RECORDS FOR THE EXERCISE ▸
========================================

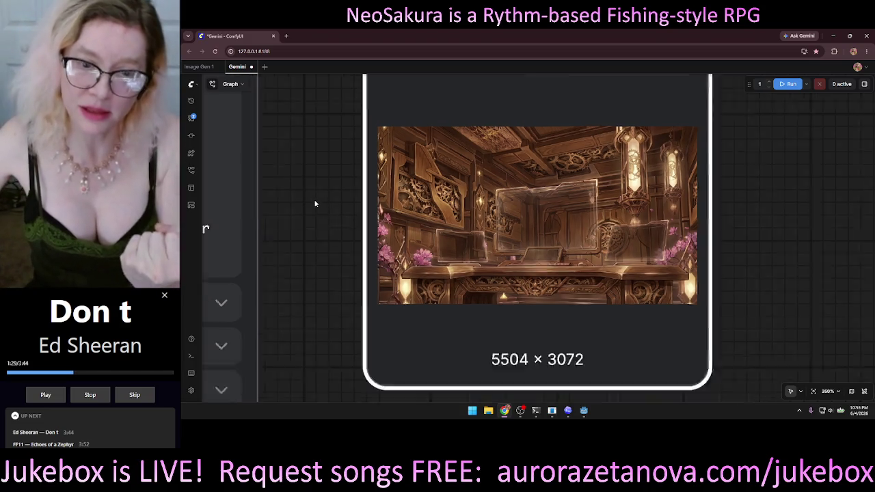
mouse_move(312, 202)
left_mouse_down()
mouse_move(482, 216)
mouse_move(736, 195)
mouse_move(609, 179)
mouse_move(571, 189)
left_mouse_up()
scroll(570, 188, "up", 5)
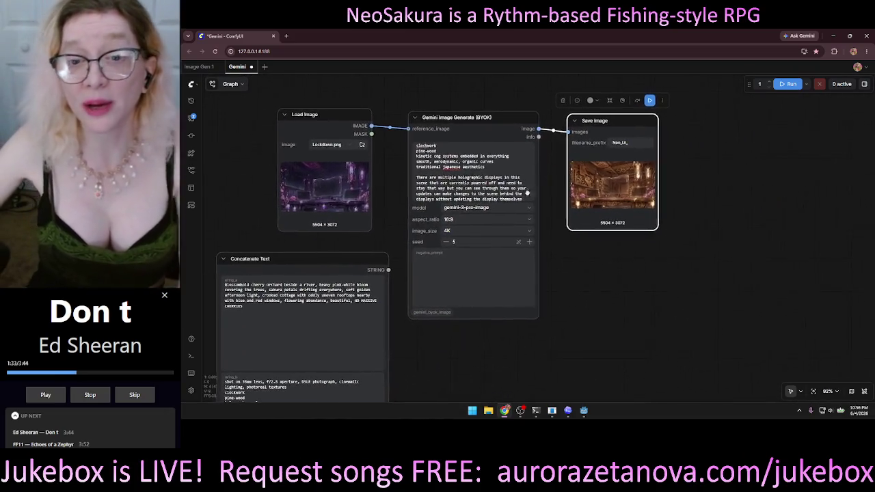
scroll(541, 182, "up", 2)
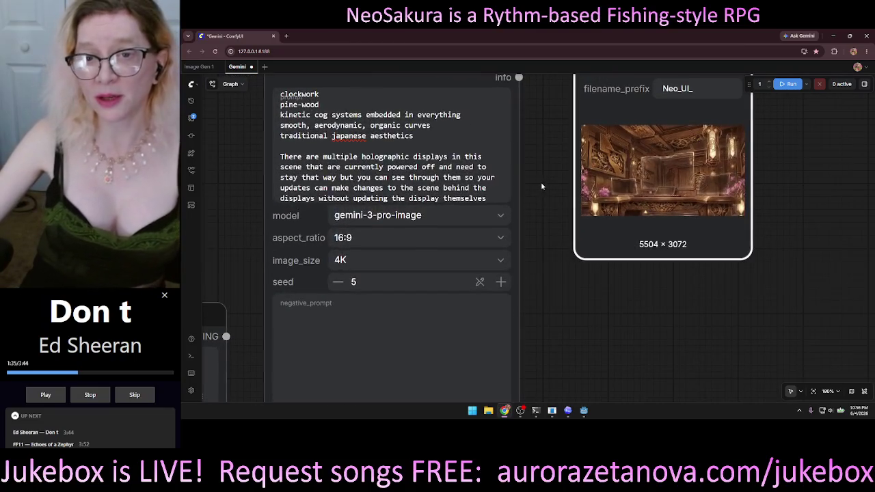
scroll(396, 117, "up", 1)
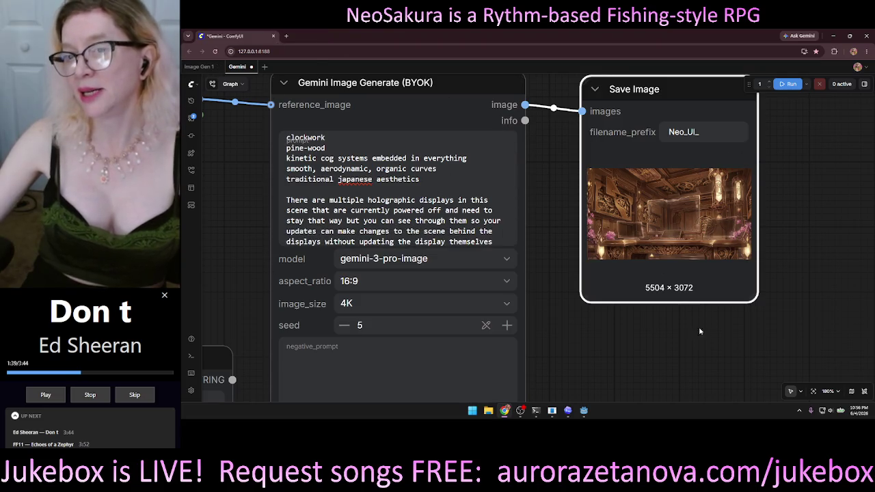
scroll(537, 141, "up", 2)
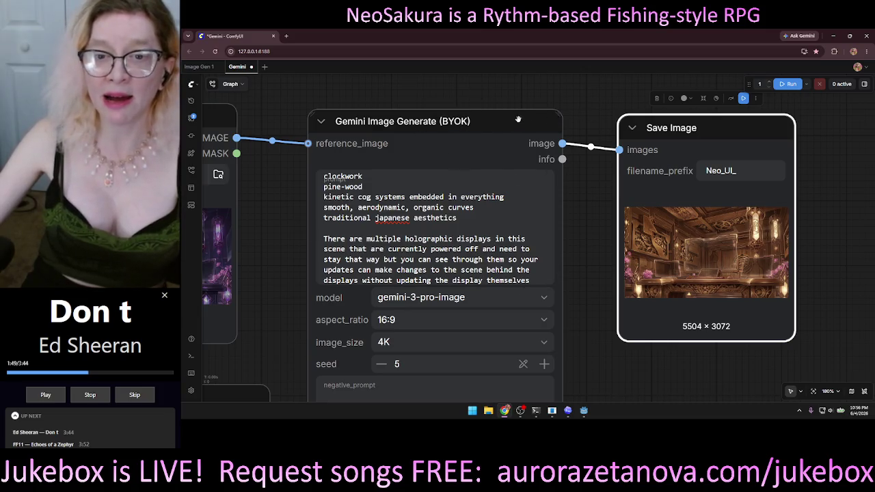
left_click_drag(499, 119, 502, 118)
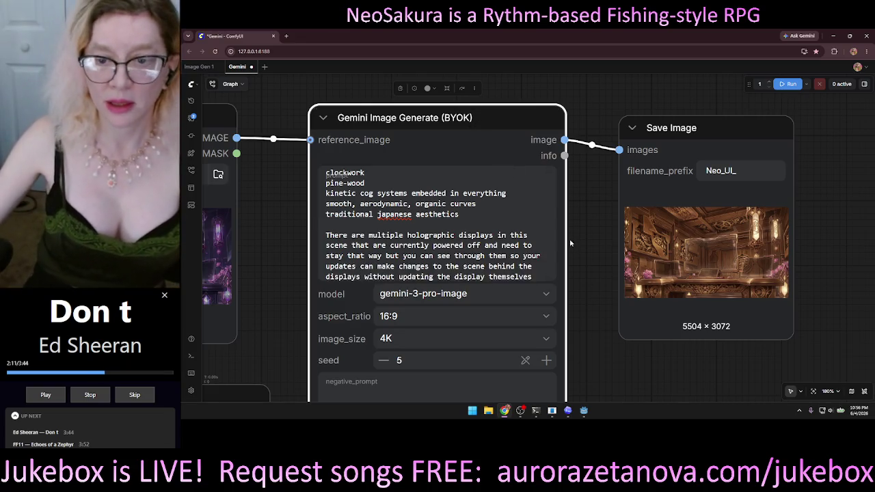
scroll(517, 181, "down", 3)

========================================

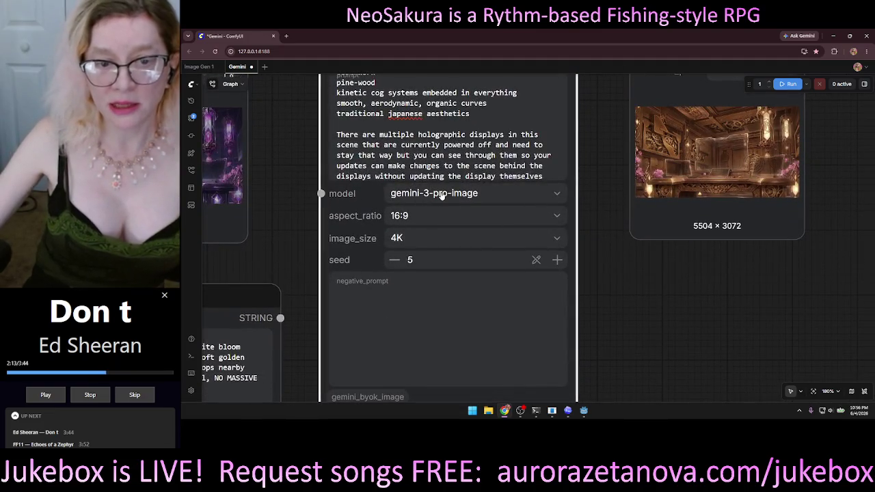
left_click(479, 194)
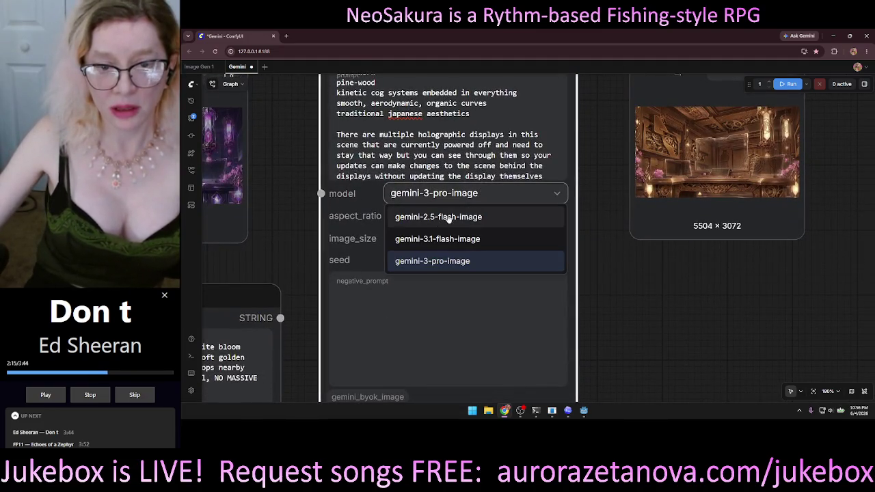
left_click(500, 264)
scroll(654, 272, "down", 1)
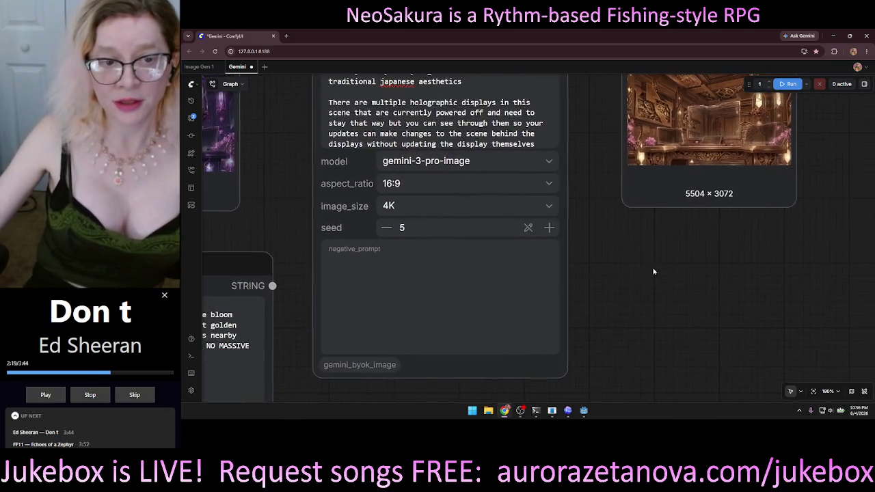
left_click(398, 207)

========================================

All that is wanted is the lines above between the one containing "left_click(500, 264)" and the one containing "left_click(398, 207)", inclusive, restated word for word, with pictures omitted.

SOLUTION FOR THIS TASK ▸
left_click(500, 264)
scroll(654, 272, "down", 1)
left_click(398, 207)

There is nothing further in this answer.